Le ritonavir et le nelfinavir, bien que connus comme de puissants inhibiteurs enzymatiques, ont paradoxalement des propriétés inductrices quand ils sont utilisés avec des hormones stéroïdiennes.
Un certain nombre d’associations d’inhibiteurs de la protéase du VIH et d’inhibiteurs non-nucléosidiques de la reverse transcriptase, y compris des associations avec des inhibiteurs du VHC, peuvent augmenter ou diminuer les concentrations plasmatiques en estrogènes lorsqu’elles sont administrées de façon concomitante avec des hormones sexuelles. L’effet de ces changements peut être cliniquement significatif dans certains cas.
C’est pourquoi, il est recommandé de consulter les informations de prescription lors de traitements concomitants, y compris les antiviraux anti-VIH ou anti-VHC, pour identifier de possibles interactions et toute autre recommandation.
Les préparations à base de plante contenant du millepertuis (Hypericum perforatum) pourraient induire le métabolisme des estrogènes et des progestatifs.
Cliniquement, l’augmentation du métabolisme des estrogènes et des progestatifs peut conduire à une diminution de l’effet thérapeutique et à une modification du profil des saignements utérins.

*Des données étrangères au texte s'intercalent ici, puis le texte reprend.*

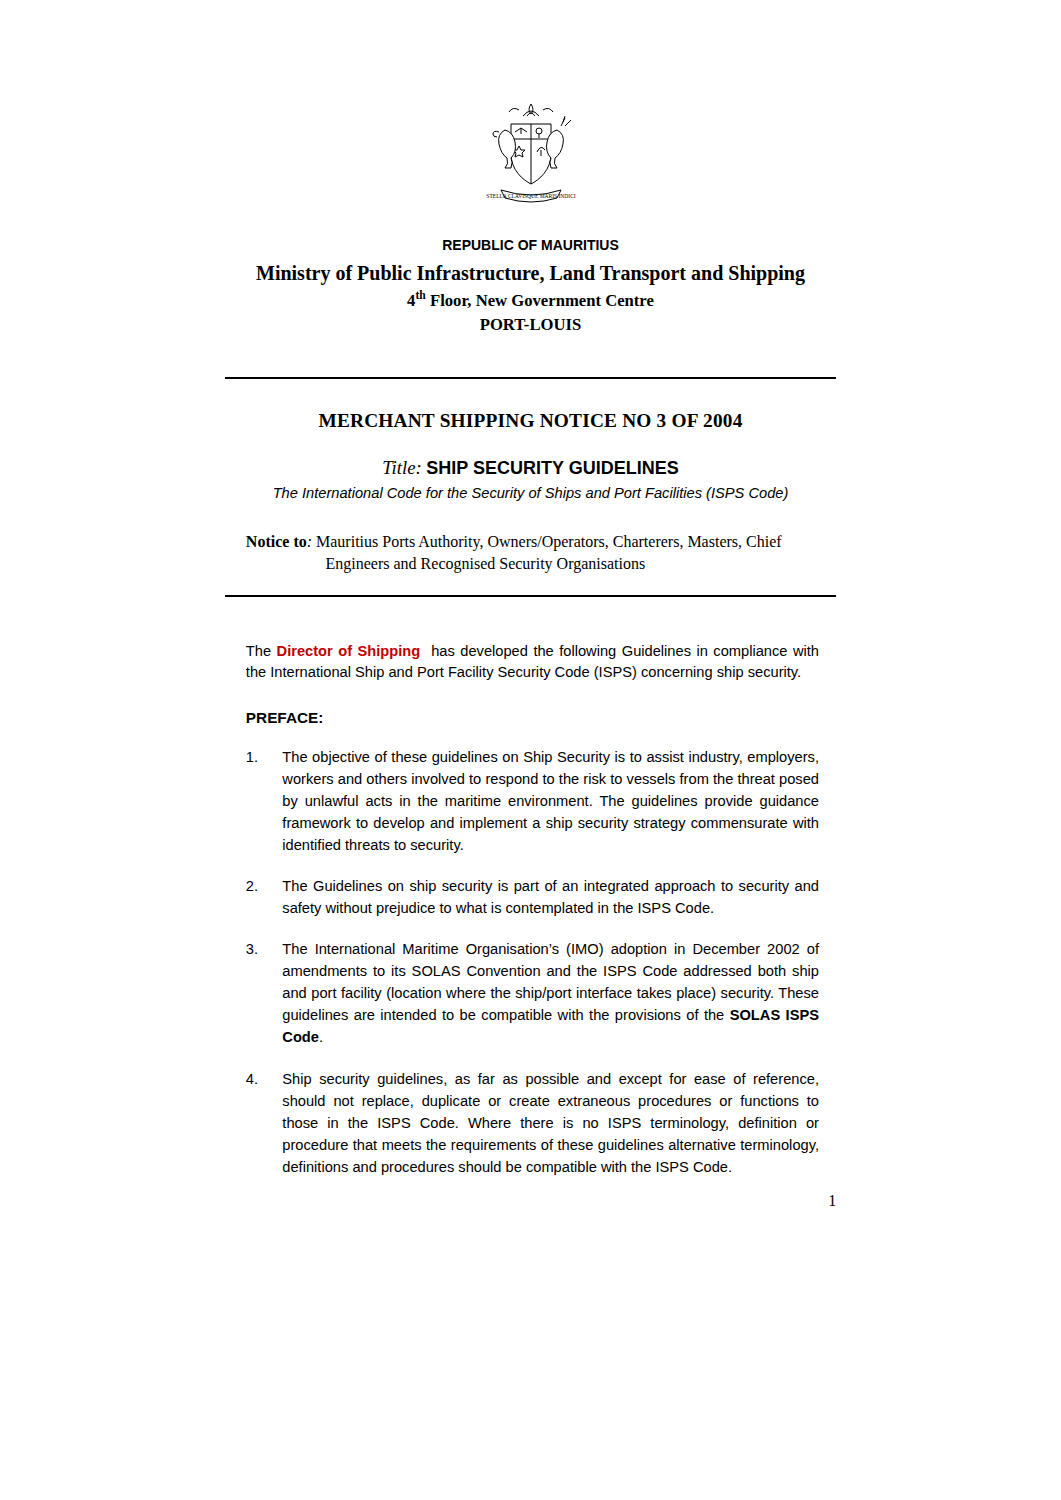STELLA CLAVISQUE MARIS INDICI
REPUBLIC OF MAURITIUS
Ministry of Public Infrastructure, Land Transport and Shipping
4th Floor, New Government Centre
PORT-LOUIS
MERCHANT SHIPPING NOTICE NO 3 OF 2004
Title: SHIP SECURITY GUIDELINES
The International Code for the Security of Ships and Port Facilities (ISPS Code)
Notice to: Mauritius Ports Authority, Owners/Operators, Charterers, Masters, Chief
Engineers and Recognised Security Organisations
The Director of Shipping has developed the following Guidelines in compliance with the International Ship and Port Facility Security Code (ISPS) concerning ship security.
PREFACE:
1. The objective of these guidelines on Ship Security is to assist industry, employers, workers and others involved to respond to the risk to vessels from the threat posed by unlawful acts in the maritime environment. The guidelines provide guidance framework to develop and implement a ship security strategy commensurate with identified threats to security.
2. The Guidelines on ship security is part of an integrated approach to security and safety without prejudice to what is contemplated in the ISPS Code.
3. The International Maritime Organisation’s (IMO) adoption in December 2002 of amendments to its SOLAS Convention and the ISPS Code addressed both ship and port facility (location where the ship/port interface takes place) security. These guidelines are intended to be compatible with the provisions of the SOLAS ISPS Code.
4. Ship security guidelines, as far as possible and except for ease of reference, should not replace, duplicate or create extraneous procedures or functions to those in the ISPS Code. Where there is no ISPS terminology, definition or procedure that meets the requirements of these guidelines alternative terminology, definitions and procedures should be compatible with the ISPS Code.
1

Interactions pharmacodynamiques
Au cours d’essais cliniques avec l’association ombistavir/paritaprévir/ritonavir avec ou sans dasabuvir dans le traitement de l’HCV, des élévations des taux d’ALT 5 fois plus importantes que la limite supérieure de la normale (LSN) étaient significativement plus fréquentes chez les femmes prenant des médicaments contenant de l’éthinylestradiol tels que la CHC. Les femmes prenant des médicaments contenant des estrogènes autres que l’éthinylestradiol, comme l’estradiol, avaient un pourcentage d’élévation des taux d’ALT similaire à celles des femmes ne prenant aucun estrogène. Cependant, en raison du nombre limité de femmes prenant ces autres estrogènes, la prudence est requise pour l’administration concomitante avec l’association ombistavir/paritaprévir/ritonavir avec ou sans dasabuvir et aussi avec l’association glécaprévir/ pibrentasvir (voir rubrique 4.4).
Effet du THS contenant des œstrogènes sur d'autres médicaments
Il a été démontré que les contraceptifs hormonaux contenant des œstrogènes diminuent significativement les concentrations de lamotrigine en cas d'administration concomitante en raison de l'induction de la glucuronidation de la lamotrigine.
Cela peut réduire le contrôle des crises convulsives. Bien que l'interaction potentielle entre l'hormonothérapie substitutive et la lamotrigine n'ait pas été étudiée, une interaction similaire peut exister, ce qui peut conduire à une réduction du contrôle des crises convulsives chez les femmes prenant les deux médicaments ensemble.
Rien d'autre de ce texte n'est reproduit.